Background: Unsupervised learning methods, such as Hierarchical Cluster Analysis, are commonly used for the analysis of genomic platform data. Unfortunately, such approaches ignore the well-documented heterogeneous composition of prostate cancer samples. Our aim is to use more sophisticated analytical approaches to deconvolute the structure of prostate cancer transcriptome data, providing novel clinically actionable information for this disease.
Methods: We apply an unsupervised model called Latent Process Decomposition (LPD), which can handle heterogeneity within individual cancer samples, to genome-wide expression data from eight prostate cancer clinical series, including 1,785 malignant samples with the clinical endpoints of PSA failure and metastasis.
Results: We show that PSA failure is correlated with the level of an expression signature called DESNT (HR = 1.52, 95% CI = [1.36, 1.7], P = 9.0 × 10-14, Cox model), and that patients with a majority DESNT signature have an increased metastatic risk (X2 test, P = 0.0017, and P = 0.0019).

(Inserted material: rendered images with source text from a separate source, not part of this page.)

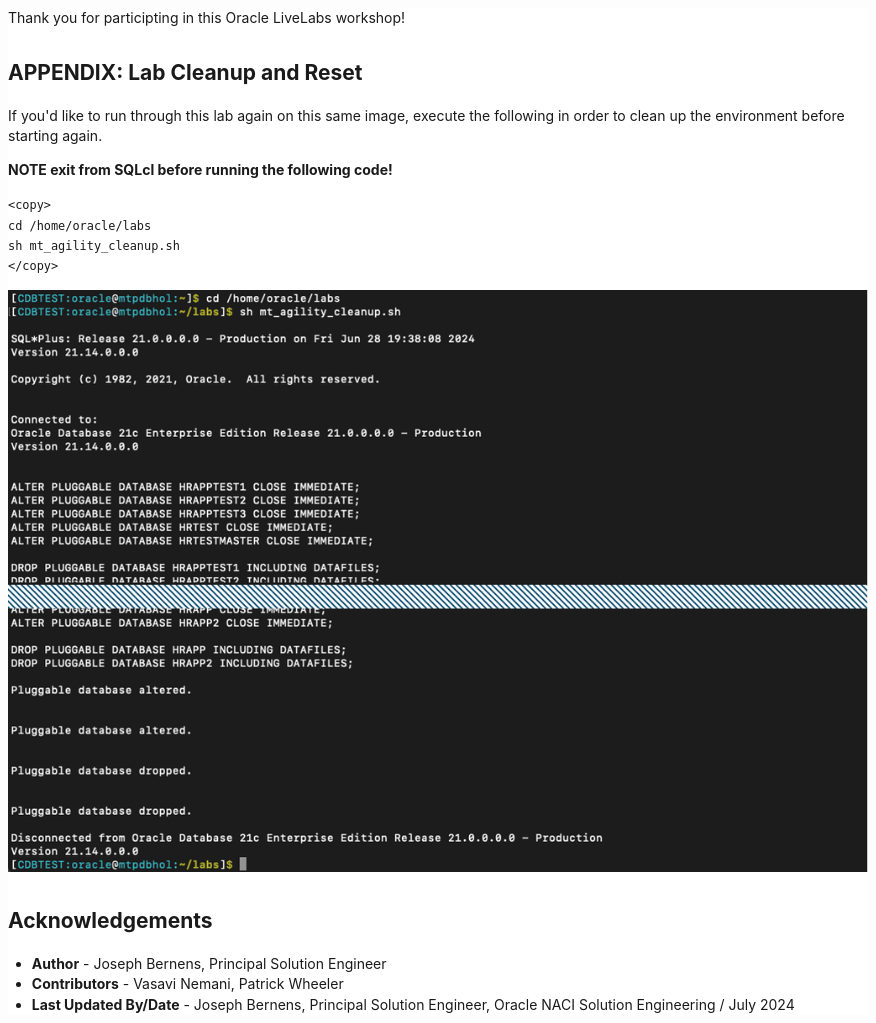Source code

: Thank you for participting in this Oracle LiveLabs workshop!

## APPENDIX: Lab Cleanup and Reset
If you'd like to run through this lab again on this same image, execute the following in order to clean up the environment before starting again.

**NOTE exit from SQLcl before running the following code!**
    
   ```
   <copy>
   cd /home/oracle/labs
   sh mt_agility_cleanup.sh     
   </copy>
   ```
   ![The cleanup shell scripts drops all the PDBs and removes the PDB archive file. ](./images/appendix-agilitycleanup.png " ")




## Acknowledgements

- **Author** - Joseph Bernens, Principal Solution Engineer
- **Contributors** -  Vasavi Nemani, Patrick Wheeler
- **Last Updated By/Date** - Joseph Bernens, Principal Solution Engineer, Oracle NACI Solution Engineering / July 2024
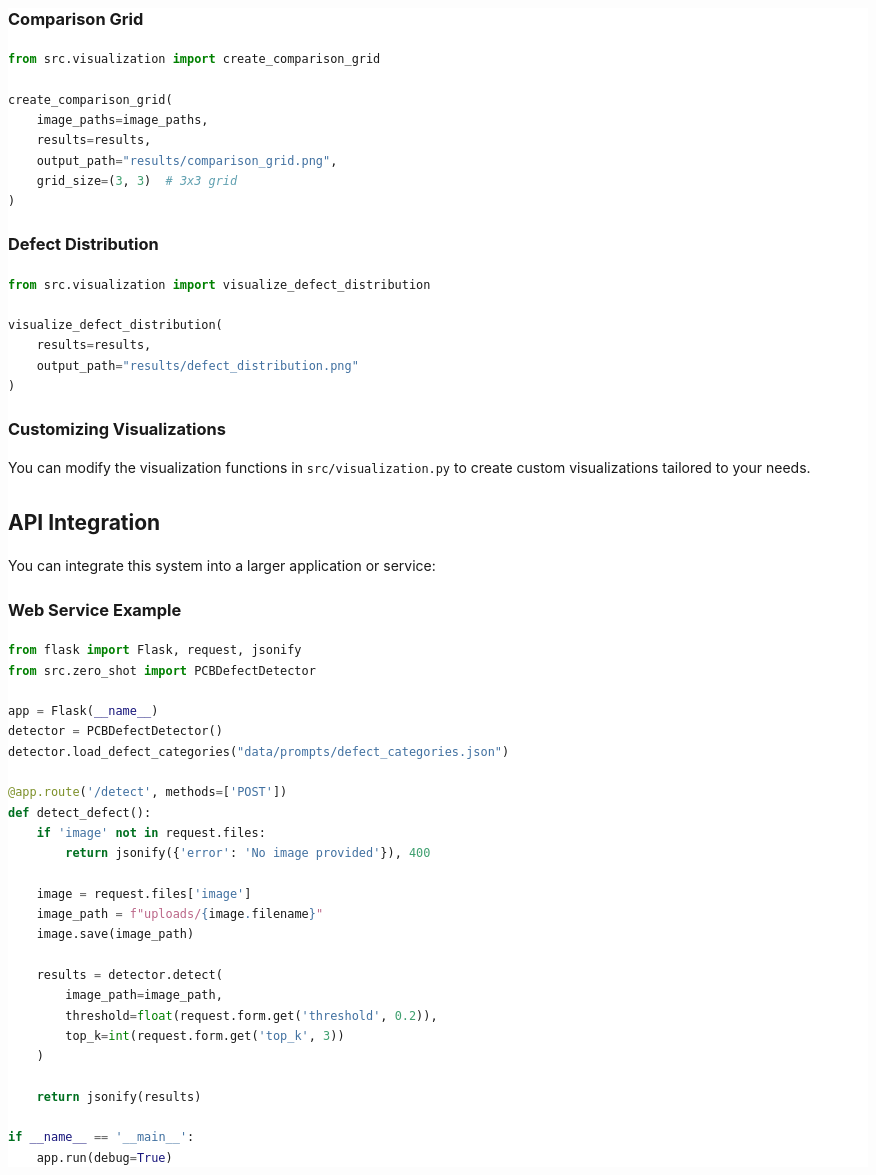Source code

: ### Comparison Grid

```python
from src.visualization import create_comparison_grid

create_comparison_grid(
    image_paths=image_paths,
    results=results,
    output_path="results/comparison_grid.png",
    grid_size=(3, 3)  # 3x3 grid
)
```

### Defect Distribution

```python
from src.visualization import visualize_defect_distribution

visualize_defect_distribution(
    results=results,
    output_path="results/defect_distribution.png"
)
```

### Customizing Visualizations

You can modify the visualization functions in `src/visualization.py` to create custom visualizations tailored to your needs.

## API Integration

You can integrate this system into a larger application or service:

### Web Service Example

```python
from flask import Flask, request, jsonify
from src.zero_shot import PCBDefectDetector

app = Flask(__name__)
detector = PCBDefectDetector()
detector.load_defect_categories("data/prompts/defect_categories.json")

@app.route('/detect', methods=['POST'])
def detect_defect():
    if 'image' not in request.files:
        return jsonify({'error': 'No image provided'}), 400
        
    image = request.files['image']
    image_path = f"uploads/{image.filename}"
    image.save(image_path)
    
    results = detector.detect(
        image_path=image_path,
        threshold=float(request.form.get('threshold', 0.2)),
        top_k=int(request.form.get('top_k', 3))
    )
    
    return jsonify(results)

if __name__ == '__main__':
    app.run(debug=True)
```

In addition, we develop a stratification framework that incorporates DESNT and identifies three novel molecular subtypes of prostate cancer.
Conclusions: These results highlight the importance of using more complex approaches for the analysis of genomic data, may assist drug targeting, and have allowed the construction of a nomogram combining DESNT with other clinical factors for use in clinical management.